I took a sample from two hens and viewed each under our microscope (all three magnifications) and found nothing that moved on its own (no flagellated protozoa), but I did see bubbles (in the tissue, not only in the spit), so I do believe it was a yeast.
(The results from the lab/vet in January said the same. Inconclusive, but they believed it was a type of yeast.)
I don't know why it didn't respond to antifungals, but it did get worse on antibiotics/anti protozoan meds. Their breathing was audible this morning and I know we made the right decision...
With heavy hearts, we culled these hens today. We cuddled them and thanked them one last time and then put them down.

Chick update:
They had steadily gained weight after their meds for cocci & respiratory issues... until Wednesday when I saw a decline in the rate of weight gain/weight loss across the board. I then remembered seeing posts about repeating the Corid two weeks after the initial treatment! Tuesday marked the 2 week mark since I did the 5 day run beginning on Aug 25th! I wish I would have remembered that before they lost weight for a day, but they all seemed to be gaining steadily again today except for my little Jersey Giant. I think I will give her a drop of undiluted Corid twice tomorrow and the next day since her weight has only increased by 60%, whereas all the other chicks' weights have increased 100-286% since Aug 19th. My current plan is 3 more days of Corid, then the preventative dose (0.5 t/gallon) for another 2 weeks. They will be outside full time by then. (I let them stay a bit outside now, but they sleep inside still since they aren't fully feathered yet and are under 6 weeks old.)
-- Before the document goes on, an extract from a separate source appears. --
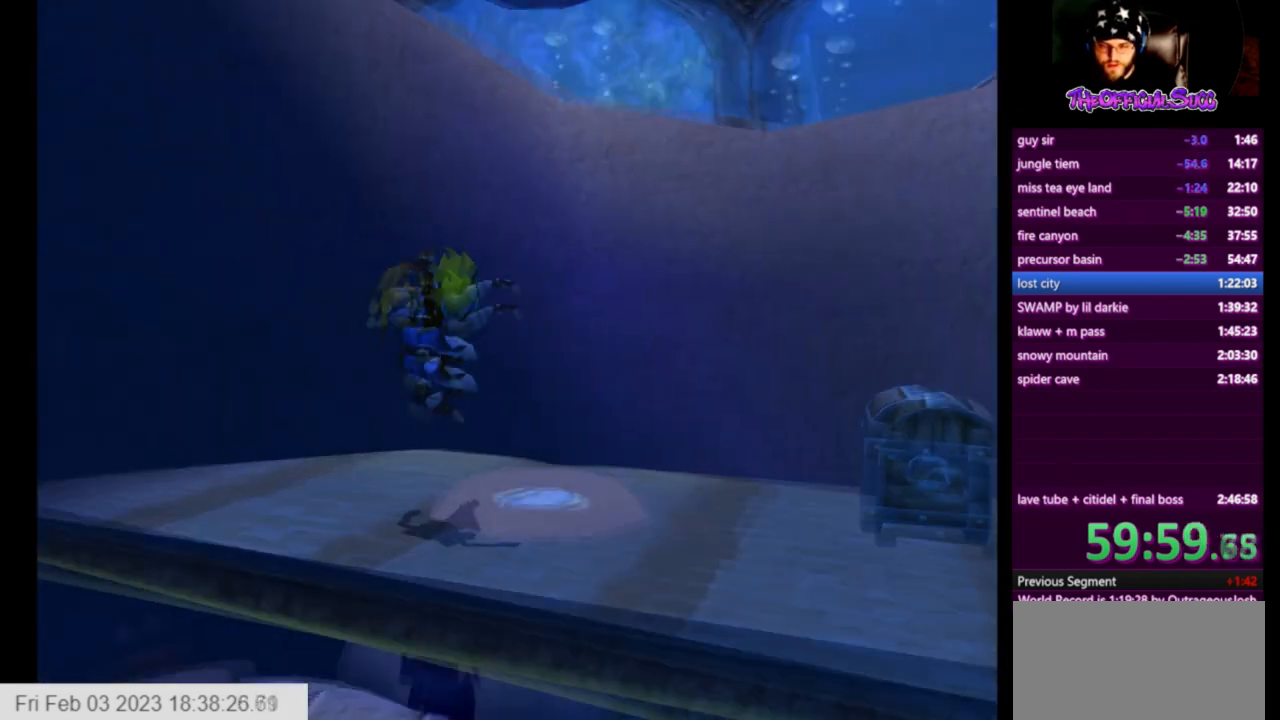
{"buttons": [], "left_stick": "center", "right_stick": "right", "events": [[292, "left_stick", "center"]]}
Does anyone know if I can give them Nutri-Drench drops in their mouths while on Corid? What about yogurt? I only gave them two days of vitamins/electrolytes/probiotics (Rooster Booster) in their water after the first Corid five day run followed by a 5 day run of antibiotics. The Nutri-Drench does have thiamine in it. Maybe I'll continue the last 3 days of the 5 day treatment dosage (2 t/gallon) without anything else except chick crumble and then when I switch to the preventative dosage for another week or two, I'll add in vitamin drops to those who are still sneezing or not gaining weight as much as the others and give them all plain greek yogurt. (Currently, two are sneezing when they eat and another is not gaining much weight comparatively.)
 
Tried doing my first fecal float test and saw some worm like things under the microscope in a fresh sample from my jersey giant chick who only weighs 100g at five weeks old. (Her sister Jersey Giant weighs more than twice that-same age-same hatch.)

I have Safeguard de-wormer paste and I'm heading to Tractor Supply for Pour On Ivermectin also. I'm not sure if I can use either of them on five week old chicks. Thoughts?